Nguyen Duc Kien's arrest in Vietnam prompts ACB fears
Depositors in Vietnam have withdrawn hundreds of millions of dollars from one of the country's largest banks after the arrest of one of its founders.
Nguyen Duc Kien, one of Vietnam's richest businessmen, was arrested in Hanoi on Monday on suspicion of "economic violations".
Shares in Asia Commercial Bank slid as a result, causing depositors to panic.
The State Bank has pumped millions into the bank to reassure depositors.
Large crowds of customers have gathered outside branches of ACB in Ho Chi Minh City.

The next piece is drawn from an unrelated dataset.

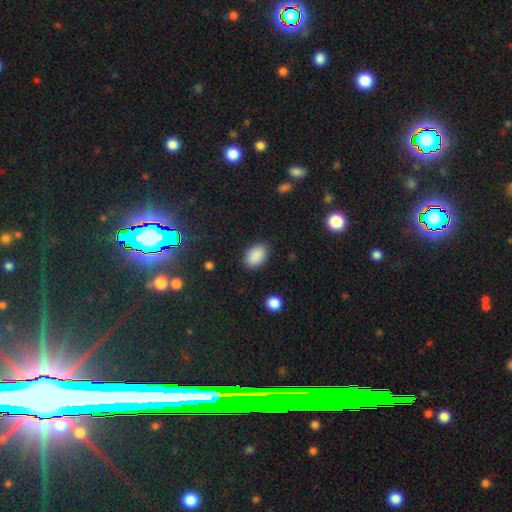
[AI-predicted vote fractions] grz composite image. It shows a smooth galaxy with no disk features (89%) that is in between round and cigar-shaped (88%). Merging: none (87%).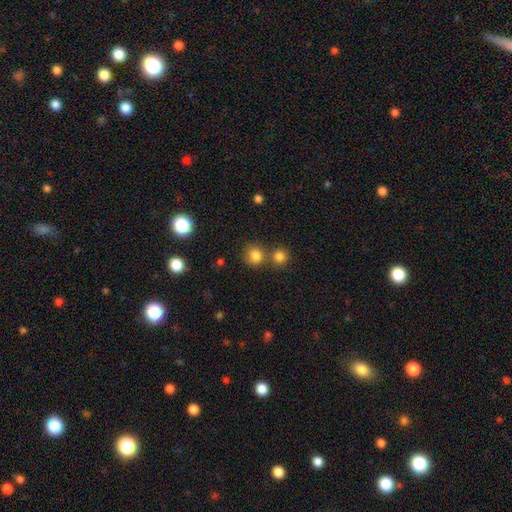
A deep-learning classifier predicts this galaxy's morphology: The model was most divided on "merging": none: 64%, merger: 24%, minor disturbance: 8%, major disturbance: 3%. More confident: how rounded — round (85%); smooth or featured — smooth (79%).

The government has said that Mr Kien, who owns just under a 5% stake in ACB, is not involved in the day-to-day running of the bank.
Mr Kien, whose family is one of the richest in Vietnam, co-founded ACB in the 1990s. He is seen as a politically well-connected tycoon.
Nguyen Duc Kien
- Born in 1964 on the outskirts of Hanoi
- In 1981, studied at military school in Hungary, a fellow communist state of Vietnam at the time
- After working for a state-run textiles firm, co-founded ACB bank with other partners in 1994
- Passion for football led him to take over Vietnam's professional football league
- One of communist Vietnam's first generation of tycoons
The allegations against him concern other investment companies that he owns, but there is also concern about the whereabouts of ACB's chief executive officer Ly Xuan Hai.
Some reports say it is widely believed that Mr Hai is also under arrest or may have resigned.
Mr Hai's deputy, Do Minh Toan, has been quoted as telling state media that depositors withdrew about five trillion dong ($240m) from ACB on Wednesday.
The bank run has also put pressure on the dong and has led to an increase in the price of gold - traditionally seen as a safe-haven investment at times of economic instability.
Since Wednesday the State Bank of Vietnam has injected 17 trillion dong into the commercial banking sector in an effort to mollify depositors and the market.
The BBC's Charles Scanlon says Mr Kien's sudden arrest has prompted speculation about a power struggle in communist-run Vietnam, and a suspected plot to curb the power of Prime Minister Nguyen Tan Dung, to whom Mr Kien has close ties.
ACB faced a run on its deposits in 2003 after rumours, which were later proved false, spread about the arrest of one of its executives at the time.
Mr Kien is also a shareholder in other commercial banks, including Kien Long Commercial Joint Stock Bank and the Vietnam Export-Import Commercial Joint Stock Bank
He has also invested heavily in Vietnam's professional football league.